Haagse gemeenteraad: einde aan bonnenquotum handhavers

DEN HAAG - Haagse handhavers mogen niet worden afgerekend op het aantal bonnen dat zij uitschrijven. De Haagse gemeenteraad heeft donderdagavond besloten dat het aantal uitgeschreven boetes 'geen doel meer mag zijn binnen de handhavingsorganisatie'. Bovendien mogen de opsporingsambtenaren niet meer worden beoordeeld op de hoeveelheid boetes die zij uitschrijven.
De raad steunde met een nipte meerderheid (21 stemmen voor, 20 stemmen tegen) een voorstel van de SP om het bonnenquotum voor de ambtenaren te schrappen. Verantwoordelijk wethouder Boudewijn Revis (VVD) zei tijdens het debat met de raad over de kwestie dat er geen sprake was van een bonnenquotum en dat het dus ook niet kan worden afgeschaft. Wel verklaarde hij dat hij nog eens goed met de leiding van de handhavers gaat praten om duidelijk te maken dat een aantal uitgeschreven bonnen geen reden mag zijn voor een positieve en negatieve eindbeoordeling.
De Haagse gemeenteraad sprak over het bonnenquotum nadat vorige week duidelijk werd dat op het beoordelingsformulier van de boa's staat dat ze minimaal 265 bonnen per jaar moeten uitschrijven. Volgens Revis is dat geen quotum maar een prognose.

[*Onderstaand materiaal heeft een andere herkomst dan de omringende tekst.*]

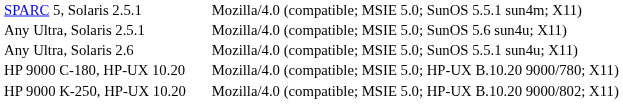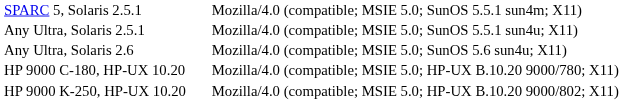Any Ultra, Solaris 2.5.1 | column 3: Mozilla/4.0 (compatible; MSIE 5.0; SunOS 5.6 sun4u; X11) -> Mozilla/4.0 (compatible; MSIE 5.0; SunOS 5.5.1 sun4u; X11)
Any Ultra, Solaris 2.6 | column 3: Mozilla/4.0 (compatible; MSIE 5.0; SunOS 5.5.1 sun4u; X11) -> Mozilla/4.0 (compatible; MSIE 5.0; SunOS 5.6 sun4u; X11)
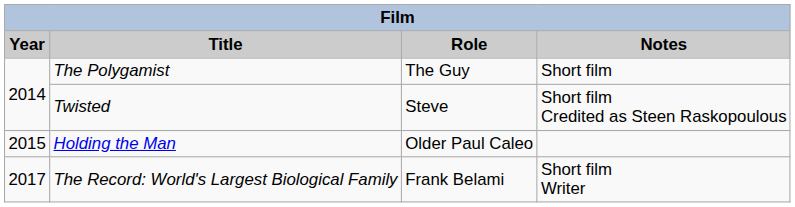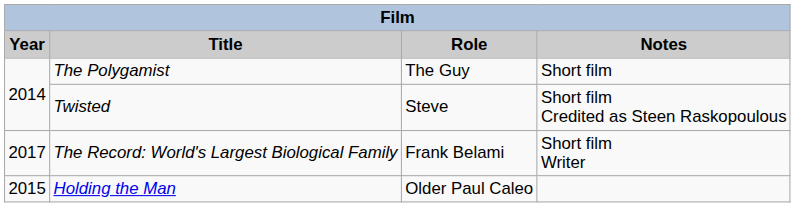rows swapped: Holding the Man <-> The Record: World's Largest Biological Family
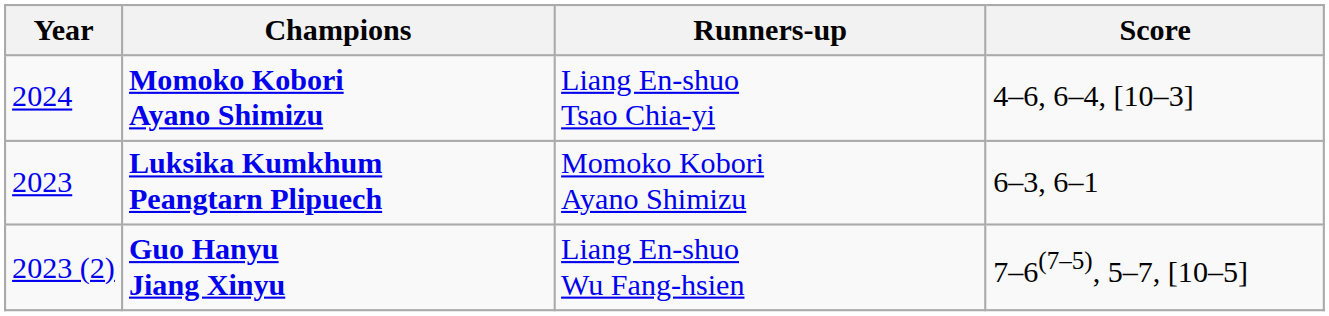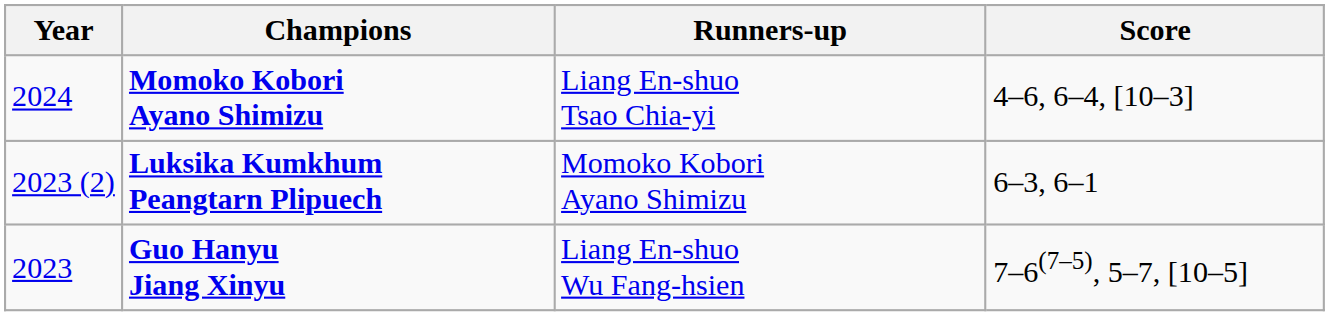Luksika Kumkhum Peangtarn Plipuech | Year: 2023 -> 2023 (2)
Guo Hanyu Jiang Xinyu | Year: 2023 (2) -> 2023
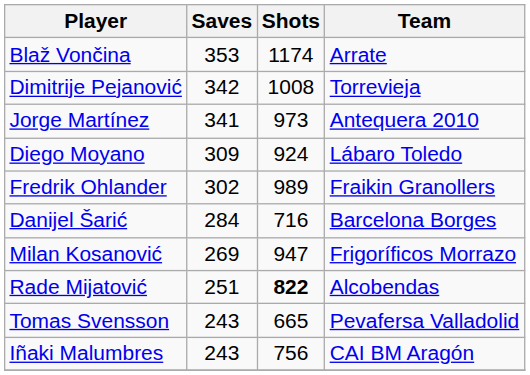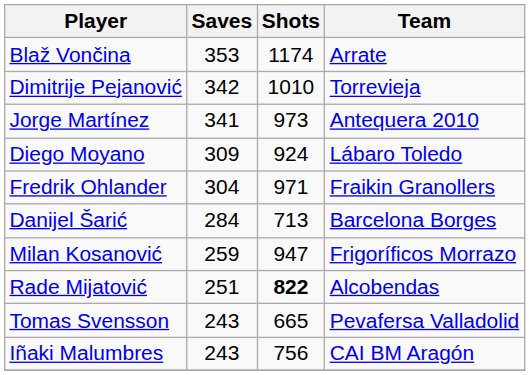Dimitrije Pejanović | Shots: 1008 -> 1010
Fredrik Ohlander | Saves: 302 -> 304
Fredrik Ohlander | Shots: 989 -> 971
Danijel Šarić | Shots: 716 -> 713
Milan Kosanović | Saves: 269 -> 259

Bonnenquotum is volgens raad geen prognose

Een meerderheid in de raad ziet dat toch iets anders. SP-fractieleider Bart van Kent, die de zaak had aangezwengeld, wees erop dat een prognose een toekomstvoorspelling is. Een quotum is iets waarop je achteraf wordt afgerekend.
Ook andere partijen in de raad willen voorkomen dat buitengewoon opsporingsambtenaren (boa's) worden afgerekend op het aantal boetes dat zij uitschrijven. 'Een middel mag nooit een doel worden', aldus Pieter Grinwis van de ChristenUnie/SGP. Zijn voorstel om de beoordelingscriteria van de handhavers nog eens tegen het licht te houden, kreeg ook voldoende steun.